Extracting Timelines from Unstructured Text

February 20, 2015

12 noon - 1:15 pm

Halligan 102

Speaker: Steve Bethard, University of Alabama, Birmingham

Host: Soha Hassoun

Abstract

Extracting timelines from unstructured text is a critical component of applications like reviewing patient medical records or summarizing news stories. It is also a deceptively simple task: find the events, link each event to the time it happened, then sort the events chronologically. But human language is rarely explicit in the way that would be most convenient for a computer, and events, times and temporal relations are often implicit, left to be inferred by the reader. In this talk, I will first present a typical architecture for constructing timelines from the explicit and implicit cues of language: a series of supervised machine learning components trained on example texts whose timelines have been annotated manually by humans. Then I will show how we can improve this approach by leveraging big data that has not been annotated by humans but nonetheless reveals some patterns in how humans talk about time. Finally, I will present an alternative approach to timeline extraction, motivated by linguistic and psychological theories, that uses a structured application of machine learning methods to produce better timelines in the form of dependency structures.

Bio

Steven Bethard is an assistant professor in Computer and Information Sciences at the University of Alabama at Birmingham, where he is director of the Computational Representation and Analysis of Language (CoRAL) laboratory.

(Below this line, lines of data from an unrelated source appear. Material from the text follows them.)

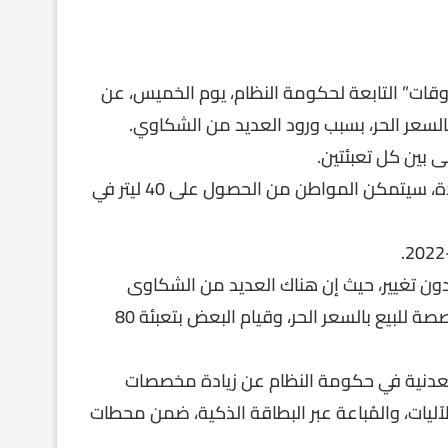
روقات” التابعة لحكومة النظام، يوم الخميس، عن
بالسعر الحر، بسبب ورود العديد من الشكاوي.
وذكرت وكالة أنباء “سانا” الرسمية، إنه بموجب الآلية الجديدة، سيتمكن المواطن من الحصول على 40 ليتر في
ون تغيير، حيث إن هناك العديد من الشكاوى
وبعض التجاوزات في تعبئة مادة البنزين من المحطات المخصصة للبيع بالسعر الحر، وقيام البعض بتعبئة 80
ط والثروة المعدنية في حكومة النظام عن زيادة مخصصات
آليات، والمُباعة عبر البطاقة الذكية، ضمن محطات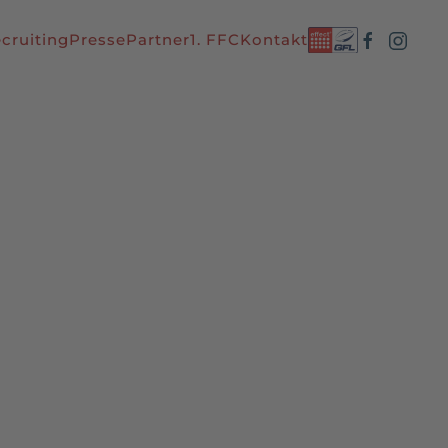
cruiting
Presse
Partner
1. FFC
Kontakt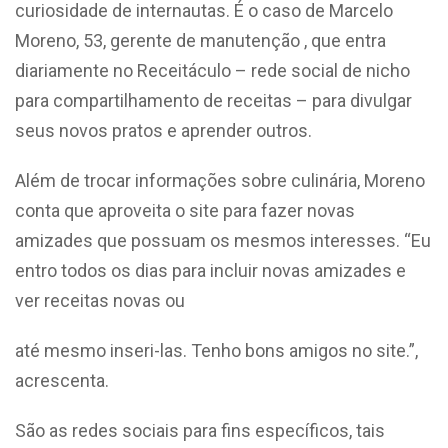
curiosidade de internautas. É o caso de Marcelo
Moreno, 53, gerente de manutenção , que entra
diariamente no Receitáculo – rede social de nicho
para compartilhamento de receitas – para divulgar
seus novos pratos e aprender outros.
Além de trocar informações sobre culinária, Moreno
conta que aproveita o site para fazer novas
amizades que possuam os mesmos interesses. “Eu
entro todos os dias para incluir novas amizades e
ver receitas novas ou
até mesmo inseri-las. Tenho bons amigos no site.”,
acrescenta.
São as redes sociais para fins específicos, tais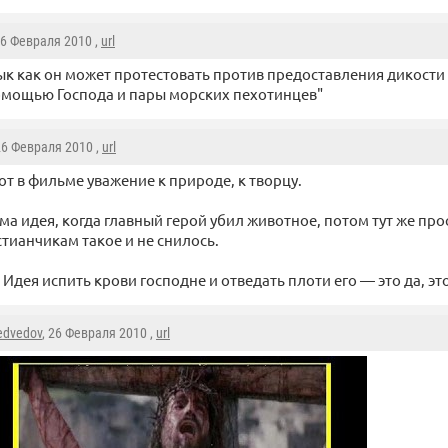
26 Февраля 2010 ,
url
ык как он может протестовать против предоставления дикости 
омощью Господа и пары морских пехотинцев"
26 Февраля 2010 ,
url
т в фильме уважение к природе, к творцу.
а идея, когда главный герой убил животное, потом тут же про
тианчикам такое и не снилось.
 Идея испить крови господне и отведать плоти его — это да, эт
dvedov
, 26 Февраля 2010 ,
url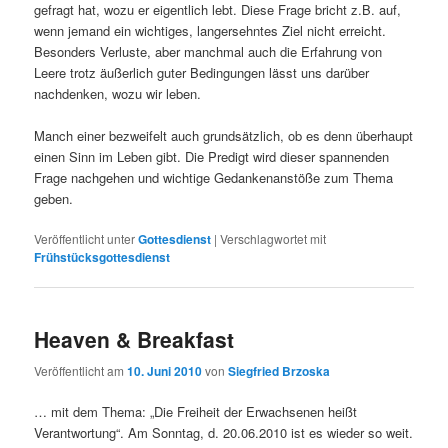
gefragt hat, wozu er eigentlich lebt. Diese Frage bricht z.B. auf,
wenn jemand ein wichtiges, langersehntes Ziel nicht erreicht.
Besonders Verluste, aber manchmal auch die Erfahrung von
Leere trotz äußerlich guter Bedingungen lässt uns darüber
nachdenken, wozu wir leben.
Manch einer bezweifelt auch grundsätzlich, ob es denn überhaupt
einen Sinn im Leben gibt. Die Predigt wird dieser spannenden
Frage nachgehen und wichtige Gedankenanstöße zum Thema
geben.
Veröffentlicht unter
Gottesdienst
|
Verschlagwortet mit
Frühstücksgottesdienst
Heaven & Breakfast
Veröffentlicht am
10. Juni 2010
von
Siegfried Brzoska
… mit dem Thema: „Die Freiheit der Erwachsenen heißt
Verantwortung“. Am Sonntag, d. 20.06.2010 ist es wieder so weit.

He works on topics in machine learning and natural language processing, including constructing timelines from unstructured text, building information extraction models for clinical narratives, and applying machine learning to educational applications. He previously received a joint Ph.D. in Computer Science and Cognitive Science from the University of Colorado in 2007, and worked as a postdoctoral researcher at Stanford University's Natural Language Processing group, Johns Hopkins University's Human Language Technology Center of Excellence, KULeuven's Language Intelligence and Information Retrieval group in Belgium, and the University of Colorado's Center for Language and Education Research.